6. Deploy KEDA ScaledObject
Create the ScaledObject that defines the scaling behavior:
kubectl apply -f scaledObject.yaml
📊 Scaling Configuration:
- Trigger: SQS queue depth
- Target: 5 messages per pod
- Min Replicas: 0 (scale to zero when idle)
- Max Replicas: 10 (adjust based on your needs)
- Cooldown: Prevents rapid scaling oscillations
Verify the ScaledObject:
kubectl get scaledobject -n vllm
Expected output:
NAME SCALETARGETKIND SCALETARGETNAME MIN MAX READY ACTIVE FALLBACK PAUSED TRIGGERS AUTHENTICATIONS AGE
model-qwen3-4b-fp8-scaler apps/v1.Deployment model-qwen3-4b-fp8 0 10 True False Unknown Unknown aws-sqs-queue 6s
7. Test the Scaling Behavior
Generate test messages to trigger scaling:
# Deploy job that generates 50 inference requests
kubectl apply -f prompt-generator-job.yaml
🧪 Test Scenario: The prompt generator creates 50 sample inference requests in the SQS queue, simulating real-world load.
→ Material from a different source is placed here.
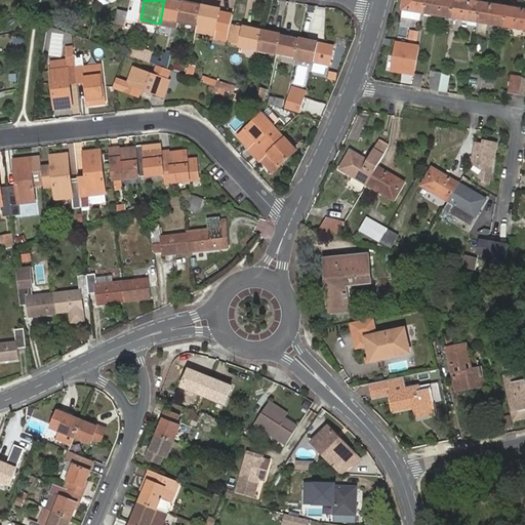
[(183,5),(184,1),(176,0),(164,0),(160,24),(177,28),(178,23),(183,5)]
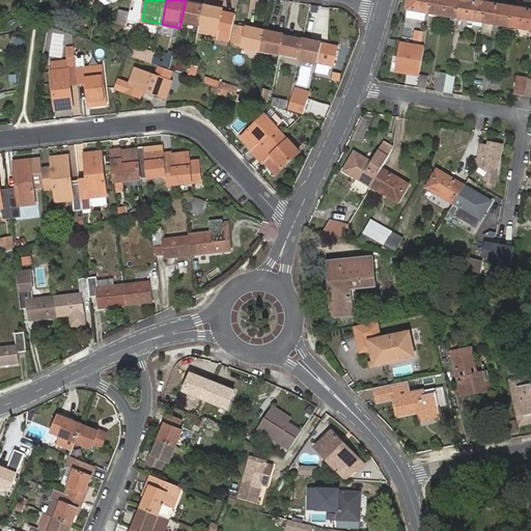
[(421,9),(430,10),(432,0),(423,0),(423,2),(417,1),(416,0),(409,0),(409,7),(416,8),(415,11),(420,12),(421,9)]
8. Monitor the Scaling Process
Watch the scaling behavior in real-time:
- Check SQS Queue Depth: Wait for job to finish sending messages first.
cd terraform
QUEUE_URL=$(terraform output -raw sqs_url)
aws sqs get-queue-attributes \
--queue-url $QUEUE_URL \
--attribute-names ApproximateNumberOfMessages
- Monitor ScaledObject Status:
kubectl describe scaledobject model-qwen3-4b-fp8-scaler -n vllm
- Watch Deployment Scaling:
kubectl get deployment model-qwen3-4b-fp8 -n vllm --watch
- Monitor Pod Creation:
kubectl get pods -n vllm --watch
⏱️ Expected Timeline:
- 0-1 min: Messages appear in SQS queue (50 messages)
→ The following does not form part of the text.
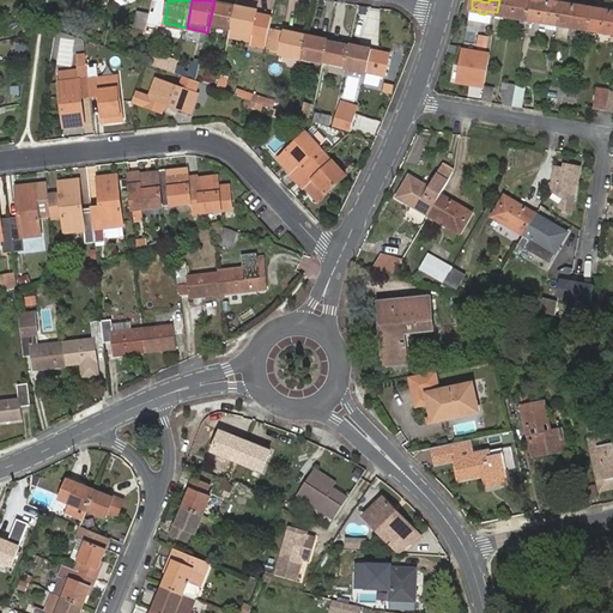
[(508,19),(528,22),(532,0),(528,0),(499,0),(497,12),(508,14),(508,19)]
- 1-2 min: KEDA detects queue depth and triggers scaling
- 2-5 min: GPU nodes provision and pods start (model download begins)
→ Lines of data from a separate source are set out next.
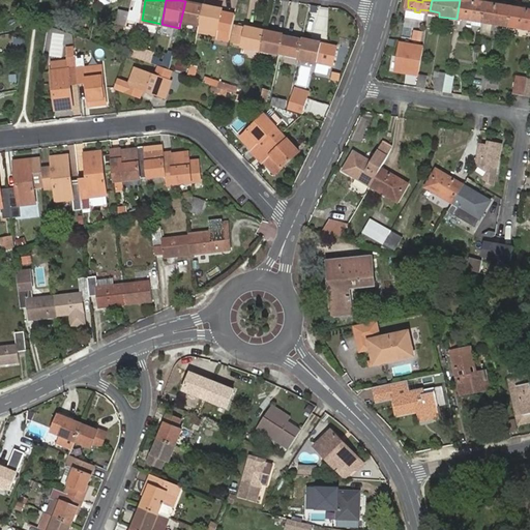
[(457,19),(483,24),(487,5),(488,2),(473,0),(460,0),(457,19)]
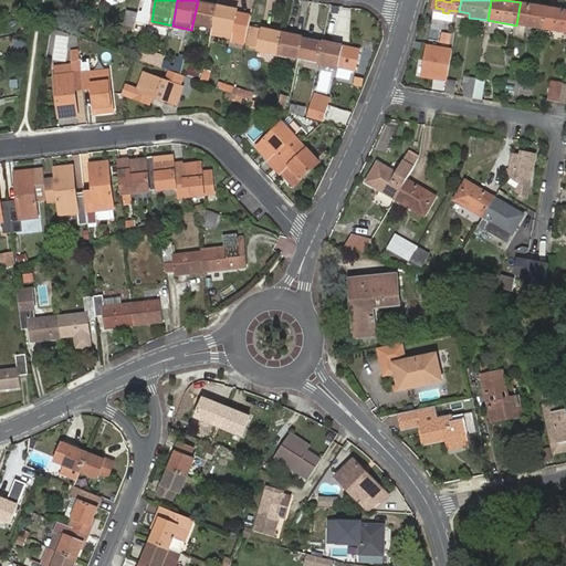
[(213,28),(218,6),(210,3),(209,7),(197,6),(192,24),(213,28)]
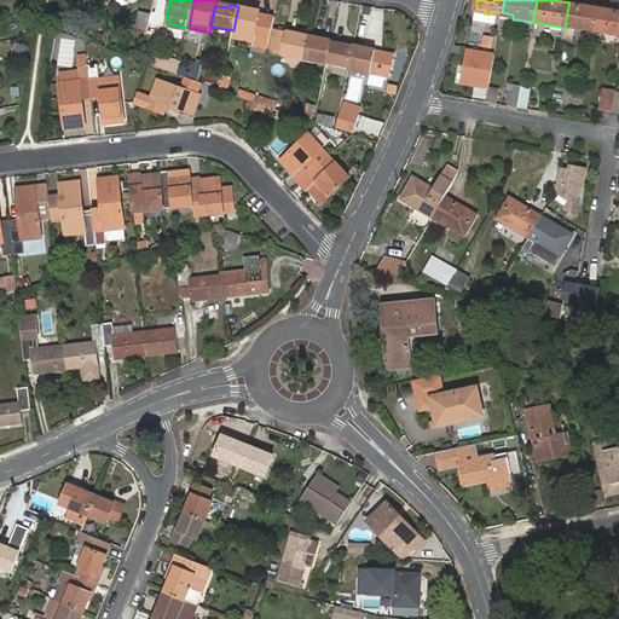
[(248,9),(238,6),(233,30),(256,35),(255,40),(270,44),(276,18),(260,15),(248,12),(248,9)]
- 5-6 min: Pods become ready and start consuming messages
- 6-7 min: All messages processed, queue becomes empty
- 7-8 min: Pods scale down to zero after cooldown period
9. Observe the Processing
Monitor the actual inference processing:
- Check Pod Logs (model initialization):
kubectl logs -n vllm deployment/model-qwen3-4b-fp8 -f
- Monitor Message Processing:
# Watch queue depth decrease as messages are processed
watch "aws sqs get-queue-attributes --queue-url $QUEUE_URL --attribute-names ApproximateNumberOfMessages"
🎯 Success Indicators:
- Queue depth increases to 50, then decreases to 0
- Deployment scales from 0 to multiple replicas, then back to 0
- Pod logs show model loading and inference processing
- Processing completes within expected timeframe
KEDA Cleanup
🧹 Follow these steps to clean up all KEDA resources:
1. Remove Application Resources
# Remove test job and scaling resources
kubectl delete job prompt-generator -n keda --ignore-not-found
kubectl delete -f scaledObject.yaml --ignore-not-found
kubectl delete -f vllm-qwen3/model-qwen3-4b-fp8-with-sqs.yaml --ignore-not-found
# Remove GPU NodePool created in step 4
kubectl delete -f ../../../nodepools/gpu-nodepool.yaml --ignore-not-found
2. Uninstall KEDA
# Remove KEDA Helm installation
helm uninstall keda -n keda
3. Remove Kubernetes Resources
# Clean up service accounts and namespaces
kubectl delete -f sqs-reader-service-account.yaml --ignore-not-found
kubectl delete -f keda-service-account.yaml --ignore-not-found
kubectl delete namespace keda --ignore-not-found
kubectl delete namespace vllm --ignore-not-found
4. Destroy AWS Infrastructure
# Remove AWS resources (SQS, IAM roles)
cd terraform
terraform destroy -auto-approve
⚠️ Warning: This will remove all AWS resources created for the KEDA demo, including the SQS queue and IAM roles.